Accepting merchant risk

In addition to a new wave of financial engineering, financiers are waiting for the next generation of power projects in the US. The evolution of types of plant being financed has already been rapid. In the past year, financiers have moved from financing peaking plants with a set power-purchase agreement, to plants such as Kinkaid which carried some merchant risk, to portfolio deals such as the US Gen New England financing which involved a portfolio of hydro and coal-fired quasi-merchant power plants.

The next wave of projects will be more difficult to structure. Not all power plants can provide for peak capacity, some will have to supply base-load demand. This presents lenders with a new risk profile. Says Veech: "Whereas, lenders once had to assess a plant which operated 90% of the time and only operated on base load for 10% of the time, now lenders are having to address a situation where plants only operate at peak 20% of the time. It is the first time that lenders have had to evaluate not just commercial price risk but volume and price risk. Bankers are now zeroing in on how to ascribe value to this sort of asset."

Eric Silverman, global head of project finance at law firm Milbank Tweed Hadley & McCloy in New York says: "Banks and rating agencies have a fair degree of conservatism when it comes to future price levels of electricity.

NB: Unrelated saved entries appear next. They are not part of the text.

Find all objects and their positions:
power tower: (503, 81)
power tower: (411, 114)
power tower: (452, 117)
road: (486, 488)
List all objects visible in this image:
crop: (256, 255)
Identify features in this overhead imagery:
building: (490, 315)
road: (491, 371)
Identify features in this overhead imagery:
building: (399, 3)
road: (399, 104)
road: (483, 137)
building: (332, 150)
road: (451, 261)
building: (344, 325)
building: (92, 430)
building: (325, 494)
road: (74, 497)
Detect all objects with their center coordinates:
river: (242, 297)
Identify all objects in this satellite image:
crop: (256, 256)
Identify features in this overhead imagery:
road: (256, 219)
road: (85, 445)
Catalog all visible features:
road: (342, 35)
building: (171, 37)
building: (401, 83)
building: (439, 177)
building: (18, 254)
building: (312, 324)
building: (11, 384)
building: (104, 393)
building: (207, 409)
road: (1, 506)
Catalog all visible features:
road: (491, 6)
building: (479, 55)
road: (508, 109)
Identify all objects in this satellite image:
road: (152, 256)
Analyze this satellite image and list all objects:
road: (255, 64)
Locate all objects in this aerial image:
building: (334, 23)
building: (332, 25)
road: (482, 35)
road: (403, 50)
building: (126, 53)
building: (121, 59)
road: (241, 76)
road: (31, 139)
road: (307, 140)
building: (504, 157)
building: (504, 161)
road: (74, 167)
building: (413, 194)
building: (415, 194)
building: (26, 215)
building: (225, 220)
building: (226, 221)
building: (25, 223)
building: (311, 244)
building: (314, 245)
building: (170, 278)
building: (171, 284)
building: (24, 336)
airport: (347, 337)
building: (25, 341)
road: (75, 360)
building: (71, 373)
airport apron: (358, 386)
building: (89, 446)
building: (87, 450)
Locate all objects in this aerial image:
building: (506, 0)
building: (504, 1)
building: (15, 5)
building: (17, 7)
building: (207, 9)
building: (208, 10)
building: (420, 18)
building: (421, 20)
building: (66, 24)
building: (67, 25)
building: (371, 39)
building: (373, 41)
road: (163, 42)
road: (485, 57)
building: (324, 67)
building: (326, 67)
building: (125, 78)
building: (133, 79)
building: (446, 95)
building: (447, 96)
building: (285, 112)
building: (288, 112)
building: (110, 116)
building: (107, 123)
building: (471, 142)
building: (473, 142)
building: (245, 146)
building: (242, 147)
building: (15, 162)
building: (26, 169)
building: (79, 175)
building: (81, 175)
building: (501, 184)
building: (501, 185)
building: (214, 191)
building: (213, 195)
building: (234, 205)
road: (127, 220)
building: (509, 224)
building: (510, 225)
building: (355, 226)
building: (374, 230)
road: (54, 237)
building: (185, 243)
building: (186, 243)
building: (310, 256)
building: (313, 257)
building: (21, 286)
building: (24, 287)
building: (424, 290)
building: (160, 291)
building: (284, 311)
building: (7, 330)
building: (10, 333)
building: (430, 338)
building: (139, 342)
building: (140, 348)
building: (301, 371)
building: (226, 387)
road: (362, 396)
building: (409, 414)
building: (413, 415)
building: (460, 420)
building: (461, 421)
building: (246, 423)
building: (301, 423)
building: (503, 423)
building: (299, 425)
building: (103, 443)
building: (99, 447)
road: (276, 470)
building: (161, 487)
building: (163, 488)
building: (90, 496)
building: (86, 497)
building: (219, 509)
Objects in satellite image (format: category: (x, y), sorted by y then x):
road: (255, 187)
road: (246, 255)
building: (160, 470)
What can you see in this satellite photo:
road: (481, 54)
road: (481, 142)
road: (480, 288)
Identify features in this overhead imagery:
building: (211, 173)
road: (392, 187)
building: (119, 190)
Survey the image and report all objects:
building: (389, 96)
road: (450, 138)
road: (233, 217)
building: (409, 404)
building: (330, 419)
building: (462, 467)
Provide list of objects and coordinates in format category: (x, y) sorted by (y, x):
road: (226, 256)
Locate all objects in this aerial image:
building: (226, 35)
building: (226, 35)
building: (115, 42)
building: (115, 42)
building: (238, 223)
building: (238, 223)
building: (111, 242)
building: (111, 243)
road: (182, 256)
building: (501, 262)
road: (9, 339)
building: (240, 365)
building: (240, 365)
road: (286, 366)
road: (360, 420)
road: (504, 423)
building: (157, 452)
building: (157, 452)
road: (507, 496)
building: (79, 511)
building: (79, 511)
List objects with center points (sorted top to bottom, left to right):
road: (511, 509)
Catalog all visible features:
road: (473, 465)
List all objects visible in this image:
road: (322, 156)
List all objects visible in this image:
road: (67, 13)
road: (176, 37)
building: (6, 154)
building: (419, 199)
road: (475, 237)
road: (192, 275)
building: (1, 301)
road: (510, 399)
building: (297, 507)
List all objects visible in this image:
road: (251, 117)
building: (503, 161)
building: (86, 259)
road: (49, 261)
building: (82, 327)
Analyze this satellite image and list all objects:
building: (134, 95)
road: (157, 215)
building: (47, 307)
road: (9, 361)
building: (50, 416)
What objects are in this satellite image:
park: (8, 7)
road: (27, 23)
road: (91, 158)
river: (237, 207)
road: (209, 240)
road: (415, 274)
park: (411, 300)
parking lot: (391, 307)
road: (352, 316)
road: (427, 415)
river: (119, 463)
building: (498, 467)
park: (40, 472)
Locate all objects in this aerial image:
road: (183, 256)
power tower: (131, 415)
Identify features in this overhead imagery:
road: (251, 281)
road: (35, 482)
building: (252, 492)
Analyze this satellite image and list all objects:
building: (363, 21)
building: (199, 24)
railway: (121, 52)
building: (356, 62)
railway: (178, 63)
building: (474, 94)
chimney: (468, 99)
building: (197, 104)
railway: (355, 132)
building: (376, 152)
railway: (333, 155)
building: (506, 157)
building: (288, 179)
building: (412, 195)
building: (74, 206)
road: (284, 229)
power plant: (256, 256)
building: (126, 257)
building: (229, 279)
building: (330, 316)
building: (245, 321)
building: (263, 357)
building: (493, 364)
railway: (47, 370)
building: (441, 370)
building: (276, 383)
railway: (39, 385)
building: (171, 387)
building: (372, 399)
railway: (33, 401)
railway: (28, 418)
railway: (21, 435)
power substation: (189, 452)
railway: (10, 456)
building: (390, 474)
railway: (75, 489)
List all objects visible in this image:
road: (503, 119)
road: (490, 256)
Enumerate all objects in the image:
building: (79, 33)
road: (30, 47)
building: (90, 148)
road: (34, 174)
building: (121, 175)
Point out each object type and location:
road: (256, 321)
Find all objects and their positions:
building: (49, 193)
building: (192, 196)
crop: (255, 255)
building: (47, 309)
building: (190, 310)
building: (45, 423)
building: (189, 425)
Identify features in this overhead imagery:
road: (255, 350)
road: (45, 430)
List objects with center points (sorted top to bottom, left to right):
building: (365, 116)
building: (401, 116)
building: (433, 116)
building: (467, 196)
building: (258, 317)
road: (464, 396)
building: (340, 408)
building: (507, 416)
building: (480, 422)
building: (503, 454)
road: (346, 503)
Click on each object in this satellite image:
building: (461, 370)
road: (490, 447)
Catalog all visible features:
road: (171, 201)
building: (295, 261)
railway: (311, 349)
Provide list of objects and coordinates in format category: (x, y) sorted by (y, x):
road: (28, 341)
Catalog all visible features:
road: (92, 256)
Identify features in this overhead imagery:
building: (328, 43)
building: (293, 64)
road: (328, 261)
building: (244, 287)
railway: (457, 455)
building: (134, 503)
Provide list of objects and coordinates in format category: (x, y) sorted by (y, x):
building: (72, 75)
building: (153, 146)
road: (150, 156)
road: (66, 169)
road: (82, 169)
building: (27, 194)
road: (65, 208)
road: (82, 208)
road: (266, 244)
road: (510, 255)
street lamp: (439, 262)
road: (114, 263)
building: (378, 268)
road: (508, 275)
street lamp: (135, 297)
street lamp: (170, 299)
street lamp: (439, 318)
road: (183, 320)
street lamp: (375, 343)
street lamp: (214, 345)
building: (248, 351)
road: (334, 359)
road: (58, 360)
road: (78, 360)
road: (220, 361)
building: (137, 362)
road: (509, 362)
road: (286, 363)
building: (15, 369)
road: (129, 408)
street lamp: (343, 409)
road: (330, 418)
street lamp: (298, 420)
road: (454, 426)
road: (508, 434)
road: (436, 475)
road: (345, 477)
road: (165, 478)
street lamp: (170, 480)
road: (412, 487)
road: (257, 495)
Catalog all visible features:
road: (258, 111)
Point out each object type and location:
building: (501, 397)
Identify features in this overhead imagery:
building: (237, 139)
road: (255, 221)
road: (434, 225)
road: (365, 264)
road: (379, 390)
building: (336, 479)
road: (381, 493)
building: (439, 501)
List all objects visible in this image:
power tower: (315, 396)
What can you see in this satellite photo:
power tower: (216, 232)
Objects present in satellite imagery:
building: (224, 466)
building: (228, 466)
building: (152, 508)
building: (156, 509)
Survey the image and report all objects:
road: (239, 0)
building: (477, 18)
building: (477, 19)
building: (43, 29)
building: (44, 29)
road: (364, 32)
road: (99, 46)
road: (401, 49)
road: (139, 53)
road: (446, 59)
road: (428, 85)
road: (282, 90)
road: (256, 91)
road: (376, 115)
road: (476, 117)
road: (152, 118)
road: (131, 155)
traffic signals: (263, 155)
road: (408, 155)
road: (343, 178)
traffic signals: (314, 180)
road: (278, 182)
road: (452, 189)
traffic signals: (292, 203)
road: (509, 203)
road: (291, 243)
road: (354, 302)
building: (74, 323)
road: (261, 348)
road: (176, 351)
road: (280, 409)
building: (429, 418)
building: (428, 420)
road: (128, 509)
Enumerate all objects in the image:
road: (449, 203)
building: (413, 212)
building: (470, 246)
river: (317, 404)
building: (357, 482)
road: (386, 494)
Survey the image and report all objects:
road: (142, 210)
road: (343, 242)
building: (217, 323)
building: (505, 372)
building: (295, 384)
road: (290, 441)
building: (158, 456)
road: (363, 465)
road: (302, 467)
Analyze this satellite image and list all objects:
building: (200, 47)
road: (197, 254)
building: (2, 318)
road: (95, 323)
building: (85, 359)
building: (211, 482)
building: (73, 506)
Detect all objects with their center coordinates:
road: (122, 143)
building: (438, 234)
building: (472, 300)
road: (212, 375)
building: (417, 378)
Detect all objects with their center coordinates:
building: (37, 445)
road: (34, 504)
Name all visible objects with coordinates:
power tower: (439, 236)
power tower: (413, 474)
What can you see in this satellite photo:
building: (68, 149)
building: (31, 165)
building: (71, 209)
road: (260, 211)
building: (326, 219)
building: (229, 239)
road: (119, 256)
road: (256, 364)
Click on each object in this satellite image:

And this has a big impact on how a sponsor finances a given project. It means that sponsors are required to give more support and it means less leverage than in previous years."

Fluctuating price levels have been to blame for this uncertainty. Price spikes in the hot summer of 1998 meant that electricity became a scarce commodity and some corporates made huge windfalls. However, with thousands of megawatts of new capacity planned in the next few years, not every company will be able to sell its power. A glance at the UK and Australian markets shows that prices usually fall rapidly after an initial high. And that is what financiers fear.

Silverman sees an interesting tension being set up. "On the one hand you have the developers who are very bullish and optimistic. On the other you have the financiers who take a more conservative view." It is such scepticism which may have prompted the French company Vivendi to sell its independent power project arm.

Despite the exit of Vivendi and some of the largest utilities, US power companies continue to chase new assets. Calpine, for example, approached CSFB and Bank of Nova Scotia earlier this year to arrange $1 billion of financing for its construction programme. CIBC World Markets and TD Securities are co-arrangers. According to Robert Kelly, senior vice-president of finance for Calpine: "The construction facility will allow us to continue to roll out our successful development programme of building a portfolio of competitively-priced power generation facilities throughout the US." The facility has a four-year tenor after which will be refinanced in the capital markets.

With any slowdown in the US power acquisitions and newbuild markets a long way off, more project finance hybrids are set to emerge. And they will not be one-offs. Citibank, Deutsche and SG's involvement in the Lake Road financing, for example, is proof that a good template on one deal can lead to a string of other deals with the same sponsor.

The message from US sponsors is clear - more benefit, more flexibility, more innovation equals repeat deals.